Insiders say one of the biggest drivers of soaring prices has been a rise in corporate takeovers of independent vet surgeries. In 2013, just 10 per cent of practices were owned by the “big six” corporate groups — CVS, IVC, Linnaeus, Medivet, Pets at Home and VetPartners. Now that figure stands at almost 60 per cent.

Nick Horniman, who has more than 20 years’ experience as a vet working in Gloucestershire, has seen first-hand the effects of the increase in corporate takeovers.

“When practices are sold from independent ownership to corporate, then the fees go up,” he says. “What people need to understand is that it’s the corporate vets that are overcharging for these drugs. The money isn’t going to the individual vets themselves.”
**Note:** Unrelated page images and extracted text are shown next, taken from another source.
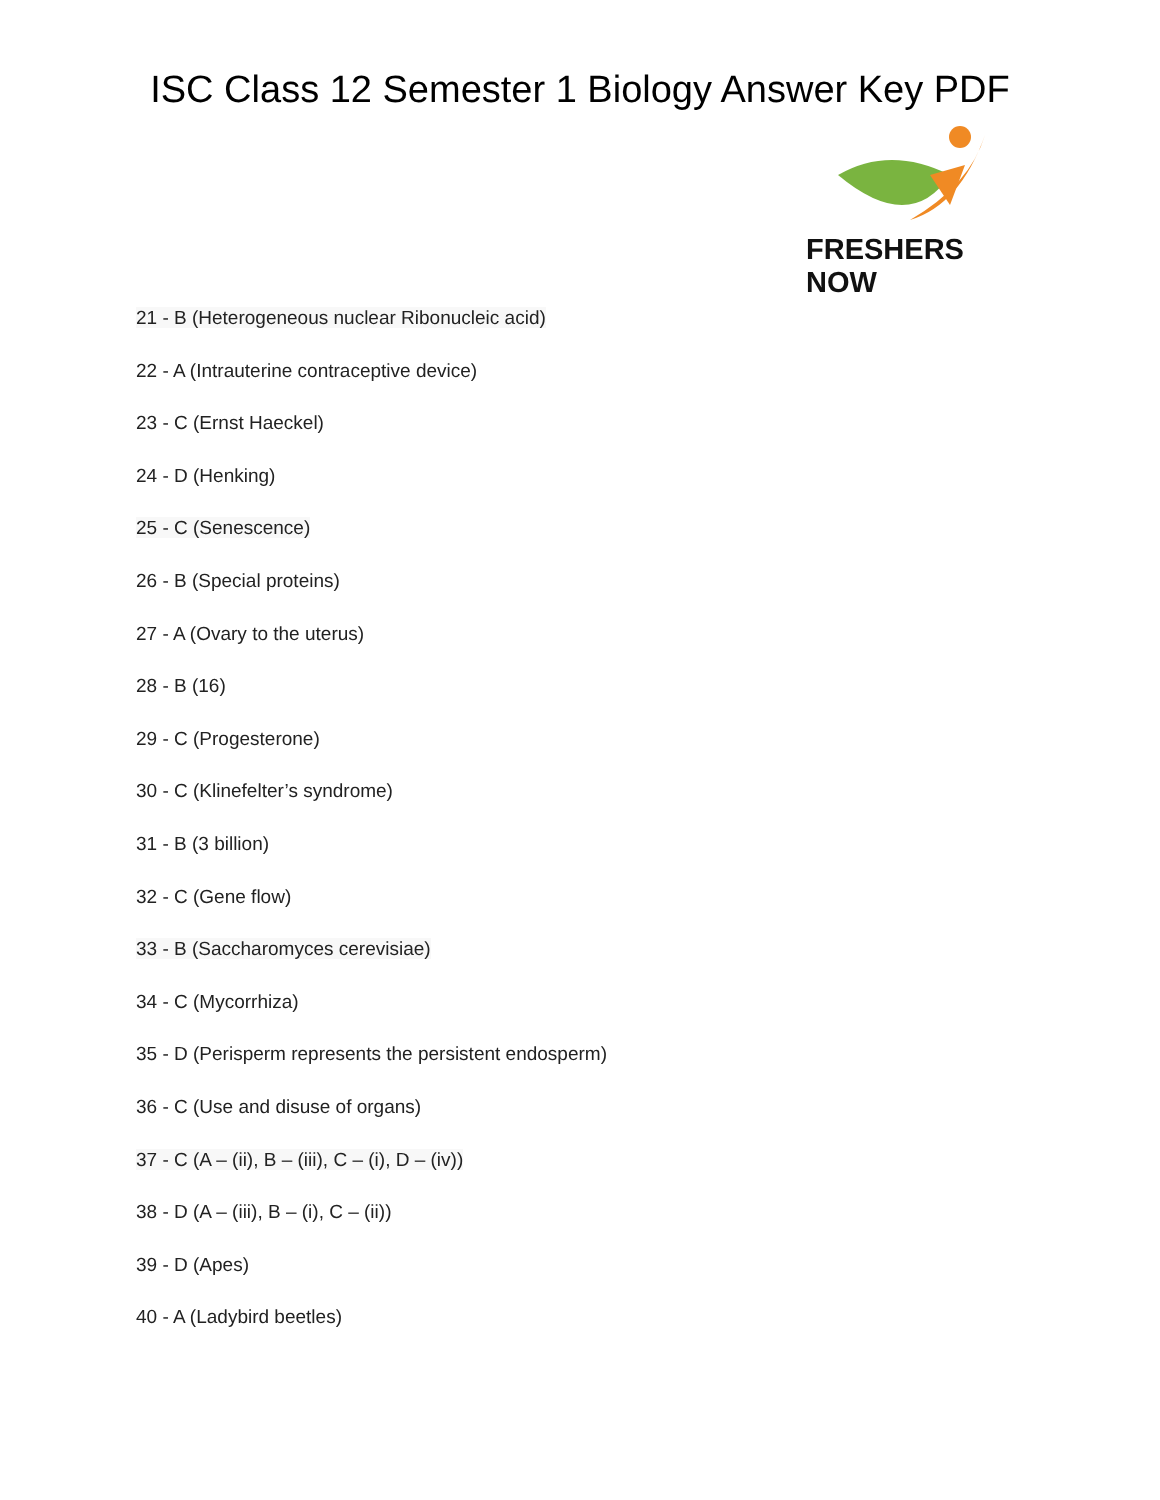ISC Class 12 Semester 1 Biology Answer Key PDF
FRESHERS NOW
21 - B (Heterogeneous nuclear Ribonucleic acid)
22 - A (Intrauterine contraceptive device)
23 - C (Ernst Haeckel)
24 - D (Henking)
25 - C (Senescence)
26 - B (Special proteins)
27 - A (Ovary to the uterus)
28 - B (16)
29 - C (Progesterone)
30 - C (Klinefelter’s syndrome)
31 - B (3 billion)
32 - C (Gene flow)
33 - B (Saccharomyces cerevisiae)
34 - C (Mycorrhiza)
35 - D (Perisperm represents the persistent endosperm)
36 - C (Use and disuse of organs)
37 - C (A – (ii), B – (iii), C – (i), D – (iv))
38 - D (A – (iii), B – (i), C – (ii))
39 - D (Apes)
40 - A (Ladybird beetles)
On average, vets in the UK make around £50,000 a year, for a job which requires between five and six years of training. “People assume that the veterinary surgeon they’re seeing is being well paid. You can make a good living, but it’s not colossal amounts — it’s about half what a GP makes.”

There’s a very high suicide rate in the profession, it’s not all playing with puppies and kittens

Nick Horniman, a Gloucestershire-based vet

When speaking to vets about exorbitant treatment costs, this is a recurring sentiment — that there is a misconception that surgeons themslves are profiting, which is damaging public perception of an already stressful industry.

“There’s a very high suicide rate in the profession”, says Horniman. “It’s not all lovely, playing with puppies and kittens — we have an awful lot of stress. These vets are all employees. They’re not being super-paid. So where’s the money going?”

Where indeed? Corporate vet companies themselves say they are engaging with the CMA, and that their business models promote innovation, but owners and regulators are unconvinced. Solutions, of course, are far from straightforward, but one area looking ripe for overhaul is the large revenues from medicines. “We don’t set the prices, and we can’t even buy drugs online for the reduced prices either, because big corporations own these pharmacies too”, one vet tells me. “We need legally enforced transparency on prices, and caps on prescription fees, otherwise we’re the ones that end up looking bad”.

In the meantime, owners like Emily feel left in a tragic position. “We’ve said, if [our other cat] Ruby gets unwell, we’ll just have to just put her down straight away,” she says. “It’s heartbreaking.”